Short-term solution: I'm building a wooden fence at the back. (It's actually a relocation of the fence; if you're curious you can read more here.) That will prevent the dogs from having a clear view of the neighbor's yard, which will (we hope) stop, or at least diminish, the barking. That fence is going up this week if it kills me.

Then there's the long-term. The two trainers I consulted agreed that the reactivity in my pack comes from lack of exposure to new things. The three puppies (now 18 months old) were born in this house, never left, and--to top it off--when they were scheduled for puppy training, there was an outbreak of distemper in the island, which means we kept them in quarantine-like isolation: no visitors, no walks, no leaving the house at all. Whenever I went out to help with other dogs, I wore plastic bags on my shoes, changed clothes, and disinfected everything, including myself, before coming even close to the dogs back home. It was a crucial time in their development, those couple of months, and it didn't help that their mother also stayed with them for eight months. Or that they've grown up in a pack with another four dogs.

So anti-reactivity treatment in this house, besides general "obedience" (which, to me, isn't so much tricks or cute behavior but rather the establishment of a two-way language so that the dog and I may communicate effectively), includes one-on-one walks. And that's how we discovered the Kabouterbos.

The Kabouterbos--or "Dwarf Forest"
It's a mini-forest ("kabouter" means dwarf, "bos" means forest) nearby; not a park in any civilized sense of the word, just a few square kilometers of wilderness with paths created (and maintained) by the few people that go there, mostly with horses. And no, I don't go at the same time as they do; as curious as I am about what my dogs would do if they saw a horse, I think we're not ready for that particular experiment yet.

It takes me about ten minutes to walk to the Kabouterbos. Once away from the street, whoever the lucky dog of the day is (I have seven dogs, there's seven days in a week--it can't be an accident) can go off-leash.

I was surprised to see how well-behaved they become when it's just me and no other dogs. When we're all at the beach, even if it's just three or four dogs, they go much farther afield and the intervals between coming back to check on me are longer. Makes sense; they feel safer in a pack than they do alone. When there's other dogs, I'm part of the pack (pack leader or not). When it's just me, I am their pack.
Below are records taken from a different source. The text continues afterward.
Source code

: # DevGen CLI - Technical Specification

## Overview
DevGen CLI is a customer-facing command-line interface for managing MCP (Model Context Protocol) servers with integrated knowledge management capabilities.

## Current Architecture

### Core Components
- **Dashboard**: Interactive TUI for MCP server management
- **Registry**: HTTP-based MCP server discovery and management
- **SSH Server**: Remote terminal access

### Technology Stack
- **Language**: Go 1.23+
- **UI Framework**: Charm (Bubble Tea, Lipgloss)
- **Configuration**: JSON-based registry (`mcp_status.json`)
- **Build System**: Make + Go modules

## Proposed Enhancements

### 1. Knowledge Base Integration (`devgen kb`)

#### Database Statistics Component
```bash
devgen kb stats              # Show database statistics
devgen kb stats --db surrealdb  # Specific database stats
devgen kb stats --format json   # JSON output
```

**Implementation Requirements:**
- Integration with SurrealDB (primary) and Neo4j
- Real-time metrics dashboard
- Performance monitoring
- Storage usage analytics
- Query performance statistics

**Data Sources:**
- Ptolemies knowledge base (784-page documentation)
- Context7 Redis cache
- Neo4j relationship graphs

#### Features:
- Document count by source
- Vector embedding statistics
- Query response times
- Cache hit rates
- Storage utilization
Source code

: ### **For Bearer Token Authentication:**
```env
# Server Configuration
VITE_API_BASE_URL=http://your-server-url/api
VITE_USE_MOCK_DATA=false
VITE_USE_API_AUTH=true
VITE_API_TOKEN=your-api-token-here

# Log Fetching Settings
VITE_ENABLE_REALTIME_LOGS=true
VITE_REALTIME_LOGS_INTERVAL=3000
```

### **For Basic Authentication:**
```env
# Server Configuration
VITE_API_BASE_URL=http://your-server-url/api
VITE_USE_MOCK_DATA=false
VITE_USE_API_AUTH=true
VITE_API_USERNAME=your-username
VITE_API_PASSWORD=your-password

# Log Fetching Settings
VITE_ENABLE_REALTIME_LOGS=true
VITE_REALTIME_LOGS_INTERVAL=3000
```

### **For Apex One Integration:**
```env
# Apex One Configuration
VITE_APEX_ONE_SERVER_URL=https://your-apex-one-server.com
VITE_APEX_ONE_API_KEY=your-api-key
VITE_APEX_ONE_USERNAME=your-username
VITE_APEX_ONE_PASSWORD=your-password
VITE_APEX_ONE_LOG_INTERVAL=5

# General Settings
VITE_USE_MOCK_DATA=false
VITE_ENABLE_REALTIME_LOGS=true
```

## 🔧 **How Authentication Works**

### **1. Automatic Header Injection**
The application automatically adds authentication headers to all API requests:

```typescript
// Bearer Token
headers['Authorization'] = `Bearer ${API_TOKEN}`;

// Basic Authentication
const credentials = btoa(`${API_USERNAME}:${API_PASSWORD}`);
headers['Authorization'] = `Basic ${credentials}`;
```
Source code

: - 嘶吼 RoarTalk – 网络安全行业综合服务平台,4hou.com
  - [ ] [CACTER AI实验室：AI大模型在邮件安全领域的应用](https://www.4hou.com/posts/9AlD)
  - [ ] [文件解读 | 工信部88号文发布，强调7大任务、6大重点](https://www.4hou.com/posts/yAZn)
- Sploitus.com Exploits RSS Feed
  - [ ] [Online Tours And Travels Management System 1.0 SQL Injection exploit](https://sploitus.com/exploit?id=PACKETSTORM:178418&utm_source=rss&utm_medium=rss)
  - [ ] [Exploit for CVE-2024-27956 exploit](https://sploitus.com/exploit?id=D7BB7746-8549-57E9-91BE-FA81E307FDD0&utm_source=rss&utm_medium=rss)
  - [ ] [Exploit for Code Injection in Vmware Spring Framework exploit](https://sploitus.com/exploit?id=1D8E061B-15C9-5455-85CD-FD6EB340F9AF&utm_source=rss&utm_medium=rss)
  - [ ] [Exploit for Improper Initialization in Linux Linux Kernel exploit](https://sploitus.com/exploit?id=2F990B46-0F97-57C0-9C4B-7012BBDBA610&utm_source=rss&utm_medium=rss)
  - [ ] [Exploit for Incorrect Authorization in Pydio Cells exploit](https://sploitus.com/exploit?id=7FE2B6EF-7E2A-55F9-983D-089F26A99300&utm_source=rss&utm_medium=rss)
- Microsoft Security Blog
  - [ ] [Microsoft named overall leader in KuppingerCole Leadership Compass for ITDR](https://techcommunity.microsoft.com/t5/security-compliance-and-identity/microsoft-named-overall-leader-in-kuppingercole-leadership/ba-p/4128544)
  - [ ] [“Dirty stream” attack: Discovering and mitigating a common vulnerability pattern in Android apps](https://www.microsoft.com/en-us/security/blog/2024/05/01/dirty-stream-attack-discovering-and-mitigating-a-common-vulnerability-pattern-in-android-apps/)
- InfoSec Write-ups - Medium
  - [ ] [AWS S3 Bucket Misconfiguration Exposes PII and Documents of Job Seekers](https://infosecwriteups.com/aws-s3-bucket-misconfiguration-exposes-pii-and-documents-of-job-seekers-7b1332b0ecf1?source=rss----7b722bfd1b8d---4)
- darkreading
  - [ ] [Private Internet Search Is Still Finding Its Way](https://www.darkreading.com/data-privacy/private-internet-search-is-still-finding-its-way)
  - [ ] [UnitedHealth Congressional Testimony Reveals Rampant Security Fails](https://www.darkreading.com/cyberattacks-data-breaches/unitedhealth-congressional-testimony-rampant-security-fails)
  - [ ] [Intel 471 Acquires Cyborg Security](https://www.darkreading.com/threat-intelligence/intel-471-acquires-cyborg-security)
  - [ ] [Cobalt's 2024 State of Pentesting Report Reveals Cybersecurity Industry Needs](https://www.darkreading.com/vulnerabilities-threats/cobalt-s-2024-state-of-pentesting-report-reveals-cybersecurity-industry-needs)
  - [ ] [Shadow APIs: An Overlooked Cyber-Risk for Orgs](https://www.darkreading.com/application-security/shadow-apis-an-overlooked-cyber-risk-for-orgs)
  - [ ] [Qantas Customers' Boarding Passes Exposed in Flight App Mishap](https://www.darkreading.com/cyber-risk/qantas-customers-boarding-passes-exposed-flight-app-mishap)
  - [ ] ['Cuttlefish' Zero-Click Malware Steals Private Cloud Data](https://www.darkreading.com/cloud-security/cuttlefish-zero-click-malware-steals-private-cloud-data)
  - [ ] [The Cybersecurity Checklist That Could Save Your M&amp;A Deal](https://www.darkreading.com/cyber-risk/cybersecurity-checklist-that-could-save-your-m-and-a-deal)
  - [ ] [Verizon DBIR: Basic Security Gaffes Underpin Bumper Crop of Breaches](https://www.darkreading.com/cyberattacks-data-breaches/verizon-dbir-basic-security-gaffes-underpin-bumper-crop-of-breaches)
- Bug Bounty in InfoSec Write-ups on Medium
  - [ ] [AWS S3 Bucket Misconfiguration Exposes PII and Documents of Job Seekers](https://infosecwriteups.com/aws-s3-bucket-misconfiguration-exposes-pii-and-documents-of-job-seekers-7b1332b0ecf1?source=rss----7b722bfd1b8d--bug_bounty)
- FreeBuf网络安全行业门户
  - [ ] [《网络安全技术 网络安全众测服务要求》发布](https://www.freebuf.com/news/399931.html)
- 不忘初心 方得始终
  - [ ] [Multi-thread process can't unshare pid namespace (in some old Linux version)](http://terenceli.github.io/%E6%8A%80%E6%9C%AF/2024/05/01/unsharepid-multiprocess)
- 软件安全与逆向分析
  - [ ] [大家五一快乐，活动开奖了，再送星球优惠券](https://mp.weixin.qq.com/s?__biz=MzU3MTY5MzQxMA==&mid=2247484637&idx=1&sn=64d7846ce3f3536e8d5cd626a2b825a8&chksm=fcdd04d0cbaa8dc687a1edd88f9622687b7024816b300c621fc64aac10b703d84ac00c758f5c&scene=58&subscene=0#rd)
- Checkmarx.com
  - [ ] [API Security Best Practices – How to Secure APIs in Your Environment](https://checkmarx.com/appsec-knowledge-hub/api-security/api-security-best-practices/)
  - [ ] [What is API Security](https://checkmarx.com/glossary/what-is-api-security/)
This iguana, for example, barely escaped with its life.
That's not to say they hang out by my legs all the time. No, they wander--just not far. They chase lizards and iguanas, they catch interesting scents and stay back to sniff or follow them into the brush for a bit--then they realize they're all alone and dash back out to look for me.

I expected this, the bit about losing me, to send them into outright panic mode. Lo and behold--no. Even Sam, who's the most reactive of my dogs (I can't even go pee without him), exhibited no signs of hysteria when I disappeared (from his sight; I never let him out of mine). He backtracked a bit, found my scent, and trotted--trotted, not sprinted--nose-to-ground, in my direction. It took him a couple of tries, because I fought my every instinct and stayed motionless behind a tree, but even when he lost the scent and had to backtrack again, he seemed cool and collected. When he found me I was the one celebrating like crazy; he was all like, "Oh, there you are. Keep up, will you?"

Sam, startlingly calm all by his lonesome
at the Kabouterbos
So it works. Yes, I'm slightly surprised it does. Maybe because the results are so immediate. I guess I expected a lot more tension and stress, a lot more unpredictability.

Which, of course, says a lot more about me than about my pack--and explains a heck of a lot about their behavior.